In sum, because Chubb has conceded liability, and because the differences between the assessments in this case do not rise to the level of a dispute about coverage, Plaintiffs were required to comply with the policy's appraisal provision.

B. Failure to State a Claim

Under Pennsylvania law, a plaintiff asserting a claim for breach of contract must allege "the existence of a contract, including its essential terms; . . . a breach of a duty imposed by the contract; and . . . resultant damage." Pittsburgh Const. Co. v. Griffith, 834 A.2d 572, 580 (Pa. Super. 2003). A plaintiff asserting a claim for bad faith must allege that the defendant "(1) did not have a reasonable basis for denying benefits under the policy and (2) knew or recklessly disregarded its lack of a reasonable basis in denying the claim." Greene v. United Services Auto. Ass'n, 936 A.2d 1178, 1189 (Pa. Super. 2007). A "motive of self-interest or ill-will" is probative of whether the defendant knew or recklessly disregarded its lack of a reasonable basis in denying the claim. Id. at 1191.

In the instant case, Plaintiffs have failed to state a claim for breach. By the terms of the legal action clause of the insurance policy, Def.'s Exh. C at Y-5, Plaintiffs waived their legal recourse for breach until they complied with the other provisions of the contract. One of these terms mandates the appraisal process, in which Plaintiffs concede they have not participated.

Nor can Plaintiffs state a claim for bad faith at this time.
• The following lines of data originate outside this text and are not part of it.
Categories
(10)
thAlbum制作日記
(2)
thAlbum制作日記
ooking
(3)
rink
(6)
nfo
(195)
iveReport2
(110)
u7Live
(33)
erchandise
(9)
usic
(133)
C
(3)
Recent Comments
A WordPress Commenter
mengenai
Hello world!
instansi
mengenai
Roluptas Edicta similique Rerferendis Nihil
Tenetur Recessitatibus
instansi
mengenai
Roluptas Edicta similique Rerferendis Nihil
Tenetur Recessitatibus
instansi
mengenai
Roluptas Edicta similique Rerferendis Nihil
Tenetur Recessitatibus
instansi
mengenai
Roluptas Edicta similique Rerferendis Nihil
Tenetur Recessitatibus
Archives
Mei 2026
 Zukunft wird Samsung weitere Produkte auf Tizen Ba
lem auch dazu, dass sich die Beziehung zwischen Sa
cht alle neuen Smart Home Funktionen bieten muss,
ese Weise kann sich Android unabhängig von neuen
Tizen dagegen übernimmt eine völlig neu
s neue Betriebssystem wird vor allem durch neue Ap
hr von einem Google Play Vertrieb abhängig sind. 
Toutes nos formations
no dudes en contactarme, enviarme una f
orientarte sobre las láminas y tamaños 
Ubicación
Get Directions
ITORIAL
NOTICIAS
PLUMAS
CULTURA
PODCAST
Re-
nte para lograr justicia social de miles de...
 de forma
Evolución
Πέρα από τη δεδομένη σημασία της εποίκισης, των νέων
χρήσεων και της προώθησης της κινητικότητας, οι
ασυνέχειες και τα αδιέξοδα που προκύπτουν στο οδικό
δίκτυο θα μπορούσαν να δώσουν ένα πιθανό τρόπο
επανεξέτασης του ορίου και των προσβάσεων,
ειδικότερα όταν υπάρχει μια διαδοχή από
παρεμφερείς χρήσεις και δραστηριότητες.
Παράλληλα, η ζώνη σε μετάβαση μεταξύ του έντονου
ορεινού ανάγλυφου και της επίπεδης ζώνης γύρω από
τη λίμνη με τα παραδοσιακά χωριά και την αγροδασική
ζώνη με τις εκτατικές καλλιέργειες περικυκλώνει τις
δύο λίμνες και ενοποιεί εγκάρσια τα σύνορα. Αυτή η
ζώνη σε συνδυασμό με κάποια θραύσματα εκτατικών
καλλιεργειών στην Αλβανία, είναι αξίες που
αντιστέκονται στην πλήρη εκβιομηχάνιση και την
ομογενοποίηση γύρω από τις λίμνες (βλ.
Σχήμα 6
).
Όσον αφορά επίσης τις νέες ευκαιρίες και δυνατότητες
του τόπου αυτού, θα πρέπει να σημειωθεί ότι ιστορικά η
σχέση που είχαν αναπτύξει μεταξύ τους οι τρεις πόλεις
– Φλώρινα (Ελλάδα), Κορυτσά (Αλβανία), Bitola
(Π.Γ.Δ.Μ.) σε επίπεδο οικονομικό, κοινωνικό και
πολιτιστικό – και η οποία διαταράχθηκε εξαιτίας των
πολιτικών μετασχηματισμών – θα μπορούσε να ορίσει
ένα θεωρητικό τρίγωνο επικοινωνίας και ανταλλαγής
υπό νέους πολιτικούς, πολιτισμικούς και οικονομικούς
Bad faith requires Plaintiffs to allege that Chubb knew or recklessly disregarded its lack of a reasonable basis for denying their claim. However, because Chubb's dispute as to the amount of loss did not, in fact, deny the claim, Plaintiffs do not yet have grounds to state that element of their claim.

In sum, Plaintiffs' action is premature prior to completion of the appraisal process. Accordingly, Plaintiffs' breach of contract claim will be DISMISSED without prejudice and the bad faith claim STAYED, pending Plaintiffs' completion of the appraisal process. An appropriate Order follows.